- Producer: AP Thomson
- Designers: AP Thomson; Jenny Jiao Hsia;
- Platforms: Microsoft Windows, MacOS
- Release: February 2, 2018
- Genre: Role-playing video game
- Mode: Single-player ;

= Fortune-499 =

Role-playing video game

Fortune-499 is a role-playing video game in which the player takes on the role of an oracle working in the "magical resources" department of an unnamed corporation, and has to prevent an acquisition by monsters after the company makes an initial public offering. In-game combat is card-based and takes the form of rock paper scissors matches. The game was initially released for Windows in February 2018.

== Gameplay ==
Fortune-499 is a card-based role-playing game. The player takes on the role of Cassie, short for Cassandra, an oracle working in the "magical resources" department of an unnamed corporation. After the company makes an initial public offering, monsters begin appearing, and Cassie has to use her powers as an oracle to prevent a merger and acquisition by the monsters by fighting them.

Gameplay screenshot from Fortune-499

The turn-based battle system of Fortune-499 takes the form of rock paper scissors matches, which the player can influence using spells of which Cassie is capable (including buffs and debuffs as well as damage-dealing effects). Additionally, the player can draw up to four cards per turn from a deck to predict the likelihood of the opponent using rock, paper, or scissors, and also to boost MP or HP. The player moves through various rooms, in which some environmental puzzles are also included. Some rooms have photocopiers which allow the player to print additional cards, paper shredders to remove cards from the deck, or filing cabinets to change the order of cards in the deck.

== Development ==
Developed by AP Thomson, who previously created Beglitched, and co-developed and -designed by Jenny Jiao Hsia who also assisted with Beglitched, Fortune-499 was released for PC on February 2, 2018. It has a minimalist and retro art style that uses pastel colors and simple lines, and a soundtrack made up of guitars with an audio filter.

=== Release ===
Fortune-499 was initially exclusively available through Humble Bundle, and was made available on Steam and Itch.io later in 2018. In June 2020, it was included in the "Bundle for Racial Justice and Equality" on Itch.io. It is playable on Microsoft Windows and MacOS.

== Reception ==
In VentureBeat, Stephanie Chan gave Fortune-499 a score of 88/100, praising the gameplay, dialogue, and Cassie character while criticizing the facts that dialogue is unskippable and that finishing the game took only four hours. Suggesting that more development of Cassie's character arc might have been beneficial, Chan concluded that the game was "a charming package.
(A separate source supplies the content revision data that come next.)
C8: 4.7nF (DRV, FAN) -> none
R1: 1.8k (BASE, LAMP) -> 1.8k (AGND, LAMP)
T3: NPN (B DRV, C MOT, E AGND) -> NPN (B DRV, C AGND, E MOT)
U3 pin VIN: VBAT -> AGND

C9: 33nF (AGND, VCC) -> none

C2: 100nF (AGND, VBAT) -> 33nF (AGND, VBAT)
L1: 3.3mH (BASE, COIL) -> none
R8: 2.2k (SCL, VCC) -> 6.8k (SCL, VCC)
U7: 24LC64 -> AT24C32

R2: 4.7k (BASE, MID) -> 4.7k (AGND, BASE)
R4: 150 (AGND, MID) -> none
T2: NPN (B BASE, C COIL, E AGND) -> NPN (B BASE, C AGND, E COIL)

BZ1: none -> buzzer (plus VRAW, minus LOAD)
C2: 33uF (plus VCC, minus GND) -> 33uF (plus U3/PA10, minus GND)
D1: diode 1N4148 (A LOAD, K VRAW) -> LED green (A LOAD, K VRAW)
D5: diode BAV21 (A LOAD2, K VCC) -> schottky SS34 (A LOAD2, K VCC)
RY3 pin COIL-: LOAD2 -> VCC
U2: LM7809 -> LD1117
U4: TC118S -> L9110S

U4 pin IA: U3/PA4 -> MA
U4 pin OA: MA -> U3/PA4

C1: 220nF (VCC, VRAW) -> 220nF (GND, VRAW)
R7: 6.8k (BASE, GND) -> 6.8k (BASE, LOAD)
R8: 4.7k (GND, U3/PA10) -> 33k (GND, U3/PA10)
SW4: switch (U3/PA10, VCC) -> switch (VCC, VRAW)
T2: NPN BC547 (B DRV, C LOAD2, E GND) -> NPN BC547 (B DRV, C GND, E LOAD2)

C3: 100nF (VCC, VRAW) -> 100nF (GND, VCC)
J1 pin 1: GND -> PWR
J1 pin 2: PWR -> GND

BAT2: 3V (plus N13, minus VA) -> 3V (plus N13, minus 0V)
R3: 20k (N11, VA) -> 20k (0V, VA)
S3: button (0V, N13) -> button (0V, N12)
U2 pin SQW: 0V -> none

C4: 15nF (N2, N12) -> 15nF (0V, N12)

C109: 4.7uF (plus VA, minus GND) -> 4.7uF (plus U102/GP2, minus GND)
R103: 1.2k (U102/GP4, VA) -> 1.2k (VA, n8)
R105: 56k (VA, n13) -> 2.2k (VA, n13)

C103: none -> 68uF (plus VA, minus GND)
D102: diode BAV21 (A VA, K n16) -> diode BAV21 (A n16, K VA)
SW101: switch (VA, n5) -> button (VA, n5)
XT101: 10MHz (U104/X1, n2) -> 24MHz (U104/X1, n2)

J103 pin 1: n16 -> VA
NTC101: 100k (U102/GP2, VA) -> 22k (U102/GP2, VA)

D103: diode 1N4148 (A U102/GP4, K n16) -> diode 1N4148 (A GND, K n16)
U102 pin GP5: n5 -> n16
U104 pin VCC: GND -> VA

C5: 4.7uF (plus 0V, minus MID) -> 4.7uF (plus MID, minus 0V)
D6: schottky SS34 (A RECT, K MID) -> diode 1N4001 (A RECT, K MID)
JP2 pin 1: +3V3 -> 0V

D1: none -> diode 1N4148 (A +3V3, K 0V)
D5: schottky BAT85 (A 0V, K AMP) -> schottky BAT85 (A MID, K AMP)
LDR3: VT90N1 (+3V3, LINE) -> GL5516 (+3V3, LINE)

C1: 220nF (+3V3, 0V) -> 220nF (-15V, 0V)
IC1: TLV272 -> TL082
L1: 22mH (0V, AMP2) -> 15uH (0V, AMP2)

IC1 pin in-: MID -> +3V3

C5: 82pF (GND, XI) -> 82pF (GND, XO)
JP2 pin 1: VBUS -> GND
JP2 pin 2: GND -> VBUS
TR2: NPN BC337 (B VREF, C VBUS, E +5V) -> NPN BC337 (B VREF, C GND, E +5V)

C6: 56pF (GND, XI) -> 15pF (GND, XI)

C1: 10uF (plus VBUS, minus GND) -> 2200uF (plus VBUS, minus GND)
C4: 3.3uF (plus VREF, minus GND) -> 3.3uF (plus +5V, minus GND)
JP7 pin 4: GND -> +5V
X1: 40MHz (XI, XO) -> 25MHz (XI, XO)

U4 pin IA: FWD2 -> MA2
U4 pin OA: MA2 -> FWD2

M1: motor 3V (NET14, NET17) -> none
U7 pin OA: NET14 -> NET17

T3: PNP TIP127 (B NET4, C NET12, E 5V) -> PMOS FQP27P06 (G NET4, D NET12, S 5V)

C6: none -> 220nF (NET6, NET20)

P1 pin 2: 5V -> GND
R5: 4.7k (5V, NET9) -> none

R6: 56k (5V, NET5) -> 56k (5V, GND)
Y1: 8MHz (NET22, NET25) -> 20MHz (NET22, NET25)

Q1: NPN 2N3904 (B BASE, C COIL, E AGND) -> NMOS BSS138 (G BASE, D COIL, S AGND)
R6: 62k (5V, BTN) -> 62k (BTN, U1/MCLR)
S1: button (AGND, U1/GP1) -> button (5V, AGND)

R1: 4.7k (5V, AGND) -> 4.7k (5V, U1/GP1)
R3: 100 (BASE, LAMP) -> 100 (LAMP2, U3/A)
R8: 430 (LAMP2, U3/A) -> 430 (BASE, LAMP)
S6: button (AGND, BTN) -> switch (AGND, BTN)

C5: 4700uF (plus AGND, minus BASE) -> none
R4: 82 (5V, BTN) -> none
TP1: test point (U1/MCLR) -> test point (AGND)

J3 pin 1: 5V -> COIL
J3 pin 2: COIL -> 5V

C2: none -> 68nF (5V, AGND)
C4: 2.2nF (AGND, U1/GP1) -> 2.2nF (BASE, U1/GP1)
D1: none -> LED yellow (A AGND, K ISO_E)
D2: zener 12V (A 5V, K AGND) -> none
It's got witchcraft, mid-20s malaise, and puns and witty monsters galore [...] It's a fantastic blend of nostalgia and modern sensibilities, with terrific art and soundtrack to boot."

In Kotaku, Heather Alexandra described Fortune-499 as short but fun, writing that "it holds the player's attention and is worth checking out." In PC Gamer, Jessica Famularo praised the sound design and card-based battle system, describing the game as "quite a pleasant surprise" and writing that it "packs a lot of personality into its short playtime, weaving an effective story of capitalist humdrum".

Fortune-499 received an honorable mention for Excellence in Narrative at the 2019 Independent Games Festival.